Before anyone could respond to this revelation, the air in the parlor suddenly grew thick with magical pressure that made it difficult to breathe.
The protective ward around the house flickered like a candle in high wind, and through the windows, they could see shadows moving in the morning sunlight with purposeful intent.
"She's here," Tilly whispered, pressing closer to Mara and Griff. "The pretty lady is here, and she brought lots of friends."
The front door of the inn opened without anyone touching it, revealing a figure that made everyone in the room go still with recognition and horror.
It was Ruth Blackthorne, but not the corrupted version they'd encountered in the bookstore.
This was something wearing Ruth's face like an ill-fitting mask, her features constantly shifting between familiar and alien, her movements too fluid for human anatomy.
Behind her stood a small army of people who might have been the missing residents of a dozen supernatural communities.
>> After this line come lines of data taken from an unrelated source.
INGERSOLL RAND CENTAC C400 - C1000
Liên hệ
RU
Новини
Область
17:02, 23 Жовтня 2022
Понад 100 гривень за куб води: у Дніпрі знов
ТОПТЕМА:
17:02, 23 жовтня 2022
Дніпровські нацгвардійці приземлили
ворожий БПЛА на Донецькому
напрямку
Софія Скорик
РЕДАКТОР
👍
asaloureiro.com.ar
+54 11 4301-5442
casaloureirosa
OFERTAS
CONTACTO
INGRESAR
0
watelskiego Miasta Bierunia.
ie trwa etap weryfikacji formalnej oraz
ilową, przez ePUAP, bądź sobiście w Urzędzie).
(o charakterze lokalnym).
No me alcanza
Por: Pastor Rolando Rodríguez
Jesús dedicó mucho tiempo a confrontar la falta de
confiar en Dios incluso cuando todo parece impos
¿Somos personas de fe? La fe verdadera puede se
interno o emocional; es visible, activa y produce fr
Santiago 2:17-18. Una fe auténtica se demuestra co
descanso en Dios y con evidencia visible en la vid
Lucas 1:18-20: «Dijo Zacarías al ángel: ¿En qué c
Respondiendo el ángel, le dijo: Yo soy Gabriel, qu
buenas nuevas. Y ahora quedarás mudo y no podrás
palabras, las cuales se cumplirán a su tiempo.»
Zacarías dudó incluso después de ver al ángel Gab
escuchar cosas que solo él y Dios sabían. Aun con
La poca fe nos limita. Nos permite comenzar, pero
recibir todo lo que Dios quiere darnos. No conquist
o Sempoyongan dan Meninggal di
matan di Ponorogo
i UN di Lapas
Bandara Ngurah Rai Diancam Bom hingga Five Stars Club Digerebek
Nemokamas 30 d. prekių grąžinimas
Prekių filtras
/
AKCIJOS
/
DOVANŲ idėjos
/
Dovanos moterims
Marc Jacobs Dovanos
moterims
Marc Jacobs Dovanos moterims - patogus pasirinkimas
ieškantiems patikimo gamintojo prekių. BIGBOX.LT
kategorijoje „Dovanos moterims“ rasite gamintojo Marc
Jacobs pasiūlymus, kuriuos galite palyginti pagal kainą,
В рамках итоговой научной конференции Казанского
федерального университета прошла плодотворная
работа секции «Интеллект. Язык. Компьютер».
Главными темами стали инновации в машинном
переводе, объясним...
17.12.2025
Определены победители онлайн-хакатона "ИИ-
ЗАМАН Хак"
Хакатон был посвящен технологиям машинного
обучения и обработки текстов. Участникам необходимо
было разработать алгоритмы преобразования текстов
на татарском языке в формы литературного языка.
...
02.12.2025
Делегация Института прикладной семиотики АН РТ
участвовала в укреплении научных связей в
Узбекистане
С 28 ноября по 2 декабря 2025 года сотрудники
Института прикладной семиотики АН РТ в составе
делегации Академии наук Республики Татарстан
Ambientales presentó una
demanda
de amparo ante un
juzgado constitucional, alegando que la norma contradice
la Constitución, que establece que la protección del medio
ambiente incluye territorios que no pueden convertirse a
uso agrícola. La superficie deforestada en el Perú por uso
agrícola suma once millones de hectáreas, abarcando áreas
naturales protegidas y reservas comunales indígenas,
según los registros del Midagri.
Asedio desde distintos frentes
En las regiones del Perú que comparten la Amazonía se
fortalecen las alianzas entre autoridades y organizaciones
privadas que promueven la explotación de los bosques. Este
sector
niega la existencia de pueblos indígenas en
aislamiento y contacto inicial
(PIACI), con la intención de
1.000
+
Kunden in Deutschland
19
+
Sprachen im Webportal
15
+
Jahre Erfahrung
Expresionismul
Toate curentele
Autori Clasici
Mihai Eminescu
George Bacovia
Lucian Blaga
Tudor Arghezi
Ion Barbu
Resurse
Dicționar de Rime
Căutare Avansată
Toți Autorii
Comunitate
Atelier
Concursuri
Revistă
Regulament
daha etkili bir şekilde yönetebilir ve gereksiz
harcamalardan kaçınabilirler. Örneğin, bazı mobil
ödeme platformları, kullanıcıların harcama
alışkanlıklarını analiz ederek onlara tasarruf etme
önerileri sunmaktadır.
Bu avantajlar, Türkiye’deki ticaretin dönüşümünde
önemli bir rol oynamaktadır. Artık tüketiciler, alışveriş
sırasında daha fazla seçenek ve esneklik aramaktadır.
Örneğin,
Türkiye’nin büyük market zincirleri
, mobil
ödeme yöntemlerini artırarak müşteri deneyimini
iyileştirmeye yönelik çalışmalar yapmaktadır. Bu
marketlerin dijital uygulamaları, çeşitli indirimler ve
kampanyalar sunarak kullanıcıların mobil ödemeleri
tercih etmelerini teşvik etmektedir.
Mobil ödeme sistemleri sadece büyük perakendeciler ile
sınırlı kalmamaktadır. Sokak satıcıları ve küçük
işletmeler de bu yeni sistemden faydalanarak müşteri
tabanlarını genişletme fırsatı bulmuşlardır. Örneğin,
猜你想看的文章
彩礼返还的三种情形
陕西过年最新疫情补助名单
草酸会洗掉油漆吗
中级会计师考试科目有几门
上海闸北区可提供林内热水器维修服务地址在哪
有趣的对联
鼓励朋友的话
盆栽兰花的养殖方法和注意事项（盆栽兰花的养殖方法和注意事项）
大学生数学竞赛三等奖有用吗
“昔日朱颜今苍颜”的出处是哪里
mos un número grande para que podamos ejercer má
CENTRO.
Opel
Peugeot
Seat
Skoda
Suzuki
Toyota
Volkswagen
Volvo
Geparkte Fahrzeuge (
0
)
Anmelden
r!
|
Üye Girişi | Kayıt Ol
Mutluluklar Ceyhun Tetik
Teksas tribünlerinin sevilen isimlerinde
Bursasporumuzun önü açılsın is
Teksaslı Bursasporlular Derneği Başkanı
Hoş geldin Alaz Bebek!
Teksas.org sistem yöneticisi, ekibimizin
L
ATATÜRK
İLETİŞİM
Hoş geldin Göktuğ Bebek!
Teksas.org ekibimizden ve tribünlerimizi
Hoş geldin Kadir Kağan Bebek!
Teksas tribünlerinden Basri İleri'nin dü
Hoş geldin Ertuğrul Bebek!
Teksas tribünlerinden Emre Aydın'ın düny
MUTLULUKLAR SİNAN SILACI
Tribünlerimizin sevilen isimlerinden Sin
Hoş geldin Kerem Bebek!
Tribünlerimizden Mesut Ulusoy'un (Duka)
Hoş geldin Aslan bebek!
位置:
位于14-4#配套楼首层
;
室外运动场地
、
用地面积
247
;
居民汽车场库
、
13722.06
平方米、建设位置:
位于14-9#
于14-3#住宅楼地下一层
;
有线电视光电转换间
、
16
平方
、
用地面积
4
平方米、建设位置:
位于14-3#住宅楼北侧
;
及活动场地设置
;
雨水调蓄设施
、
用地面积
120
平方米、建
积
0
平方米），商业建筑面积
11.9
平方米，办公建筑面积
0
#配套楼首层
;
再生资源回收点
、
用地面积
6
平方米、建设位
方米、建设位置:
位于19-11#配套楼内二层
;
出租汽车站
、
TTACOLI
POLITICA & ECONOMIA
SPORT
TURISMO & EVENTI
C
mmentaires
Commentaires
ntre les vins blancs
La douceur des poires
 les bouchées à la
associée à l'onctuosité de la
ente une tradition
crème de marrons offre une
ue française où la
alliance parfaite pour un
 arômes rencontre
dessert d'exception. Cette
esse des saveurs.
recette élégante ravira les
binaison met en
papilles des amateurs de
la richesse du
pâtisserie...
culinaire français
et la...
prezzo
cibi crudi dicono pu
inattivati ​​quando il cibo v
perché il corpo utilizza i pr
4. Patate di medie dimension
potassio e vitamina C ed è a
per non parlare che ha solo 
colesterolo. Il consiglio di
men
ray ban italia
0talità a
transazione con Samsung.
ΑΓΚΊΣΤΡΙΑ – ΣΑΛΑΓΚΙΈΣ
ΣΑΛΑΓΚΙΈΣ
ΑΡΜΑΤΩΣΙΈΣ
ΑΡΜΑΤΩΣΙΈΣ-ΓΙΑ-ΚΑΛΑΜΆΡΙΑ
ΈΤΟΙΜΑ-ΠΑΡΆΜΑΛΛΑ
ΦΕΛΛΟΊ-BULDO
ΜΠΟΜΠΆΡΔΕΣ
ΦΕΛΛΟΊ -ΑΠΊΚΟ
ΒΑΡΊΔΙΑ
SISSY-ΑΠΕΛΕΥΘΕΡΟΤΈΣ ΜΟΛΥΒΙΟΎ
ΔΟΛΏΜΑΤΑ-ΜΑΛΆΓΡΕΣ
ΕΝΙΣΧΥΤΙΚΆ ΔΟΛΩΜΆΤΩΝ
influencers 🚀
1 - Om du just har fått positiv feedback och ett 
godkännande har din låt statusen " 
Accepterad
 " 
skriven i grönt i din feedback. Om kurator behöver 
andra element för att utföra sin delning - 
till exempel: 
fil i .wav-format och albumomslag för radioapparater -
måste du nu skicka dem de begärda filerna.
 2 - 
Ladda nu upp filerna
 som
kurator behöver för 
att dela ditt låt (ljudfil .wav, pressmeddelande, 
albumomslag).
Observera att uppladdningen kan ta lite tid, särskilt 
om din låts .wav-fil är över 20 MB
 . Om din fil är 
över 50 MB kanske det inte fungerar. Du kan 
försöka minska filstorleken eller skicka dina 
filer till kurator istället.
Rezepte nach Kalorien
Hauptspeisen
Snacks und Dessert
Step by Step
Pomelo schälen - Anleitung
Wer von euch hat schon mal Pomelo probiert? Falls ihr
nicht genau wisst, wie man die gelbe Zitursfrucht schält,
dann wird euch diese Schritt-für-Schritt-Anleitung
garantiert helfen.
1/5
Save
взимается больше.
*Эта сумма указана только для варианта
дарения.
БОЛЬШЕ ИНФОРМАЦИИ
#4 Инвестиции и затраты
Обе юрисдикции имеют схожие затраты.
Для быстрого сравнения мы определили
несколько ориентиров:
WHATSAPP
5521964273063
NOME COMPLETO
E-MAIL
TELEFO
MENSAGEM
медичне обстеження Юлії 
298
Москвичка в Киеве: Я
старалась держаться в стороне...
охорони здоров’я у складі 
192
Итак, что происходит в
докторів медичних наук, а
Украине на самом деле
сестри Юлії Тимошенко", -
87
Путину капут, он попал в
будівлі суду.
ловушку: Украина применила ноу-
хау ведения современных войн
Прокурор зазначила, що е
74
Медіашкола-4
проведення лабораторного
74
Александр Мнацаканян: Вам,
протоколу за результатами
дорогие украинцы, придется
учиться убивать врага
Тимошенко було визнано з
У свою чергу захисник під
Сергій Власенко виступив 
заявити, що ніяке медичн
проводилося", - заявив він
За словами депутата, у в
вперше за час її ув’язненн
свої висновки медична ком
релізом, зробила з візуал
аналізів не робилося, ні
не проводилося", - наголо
Men and women of various ages, all with expressions of blank contentment and eyes that held no trace of individual consciousness.
"Good morning, children," the entity said, and its voice was a harmony of dozens of different tones speaking in perfect unison. "I do hope you slept well. We have such an important day ahead of us."
"You're not Ruth," Leo said, his hand moving automatically toward his weapon despite knowing it would be useless.